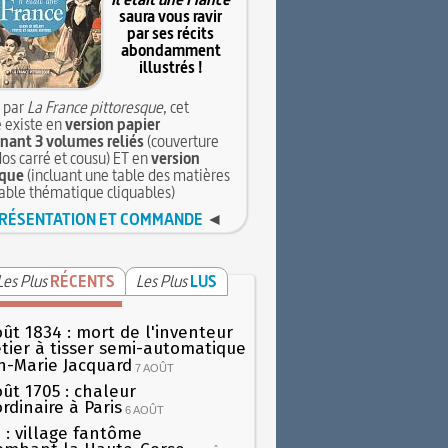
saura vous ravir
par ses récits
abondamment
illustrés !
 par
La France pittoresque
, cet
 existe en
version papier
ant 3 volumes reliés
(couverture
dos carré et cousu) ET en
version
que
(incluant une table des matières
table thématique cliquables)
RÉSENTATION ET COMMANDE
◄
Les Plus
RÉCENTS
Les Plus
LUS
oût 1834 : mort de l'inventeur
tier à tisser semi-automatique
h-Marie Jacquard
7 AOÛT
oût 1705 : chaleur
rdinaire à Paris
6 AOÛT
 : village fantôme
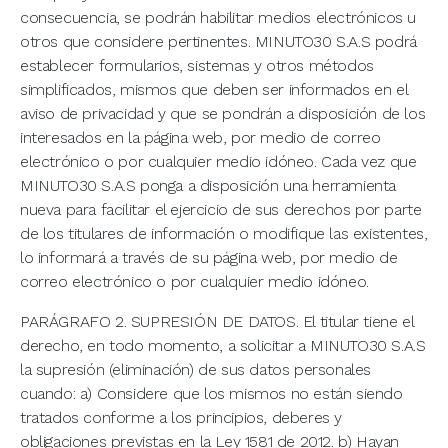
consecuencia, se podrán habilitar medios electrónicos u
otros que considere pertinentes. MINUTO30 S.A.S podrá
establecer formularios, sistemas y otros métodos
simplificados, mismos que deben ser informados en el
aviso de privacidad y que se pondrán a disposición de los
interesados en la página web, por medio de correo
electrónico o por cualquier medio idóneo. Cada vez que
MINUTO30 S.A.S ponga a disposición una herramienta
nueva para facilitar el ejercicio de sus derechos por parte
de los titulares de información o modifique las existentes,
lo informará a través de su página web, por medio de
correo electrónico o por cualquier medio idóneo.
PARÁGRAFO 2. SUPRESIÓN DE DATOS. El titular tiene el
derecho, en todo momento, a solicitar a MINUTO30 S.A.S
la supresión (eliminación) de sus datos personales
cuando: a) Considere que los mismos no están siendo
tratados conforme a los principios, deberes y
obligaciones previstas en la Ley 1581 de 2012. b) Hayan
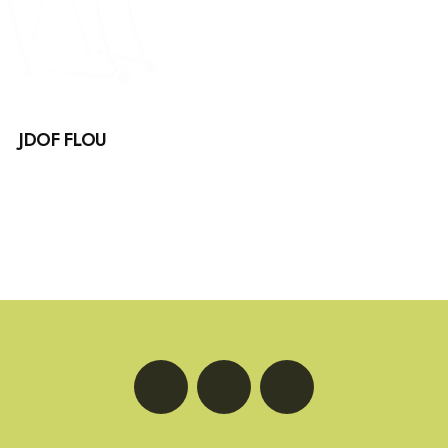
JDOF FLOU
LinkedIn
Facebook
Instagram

- - - -

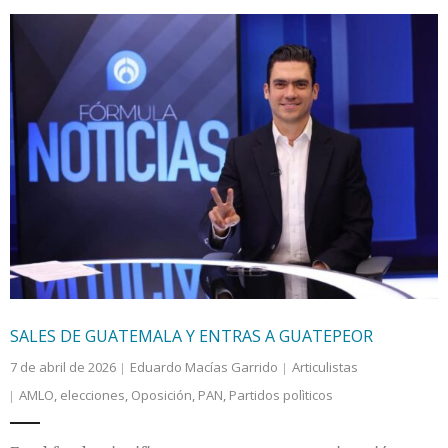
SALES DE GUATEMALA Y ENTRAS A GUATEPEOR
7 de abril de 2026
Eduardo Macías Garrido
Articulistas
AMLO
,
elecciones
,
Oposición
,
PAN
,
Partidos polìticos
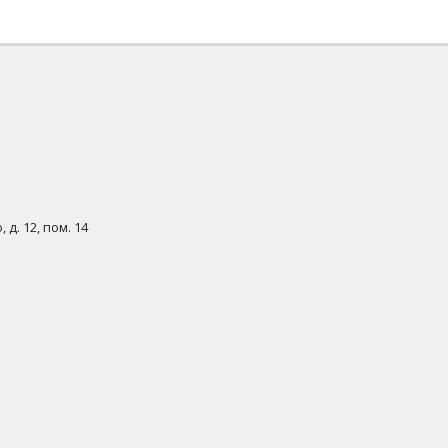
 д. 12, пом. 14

- - - -

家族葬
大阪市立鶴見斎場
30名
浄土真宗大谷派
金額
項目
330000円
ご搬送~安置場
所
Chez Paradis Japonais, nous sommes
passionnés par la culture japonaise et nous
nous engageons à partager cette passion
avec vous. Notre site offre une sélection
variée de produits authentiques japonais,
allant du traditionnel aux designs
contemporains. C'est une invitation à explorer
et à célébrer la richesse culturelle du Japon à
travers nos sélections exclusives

- - - -

**BRIEF:** Find the line with "variée de produits" in the material above. Reproduce it and each line after it up to and including the line with "travers nos sélections exclusives".

**WRITTEN ANSWER:**
variée de produits authentiques japonais,
allant du traditionnel aux designs
contemporains. C'est une invitation à explorer
et à célébrer la richesse culturelle du Japon à
travers nos sélections exclusives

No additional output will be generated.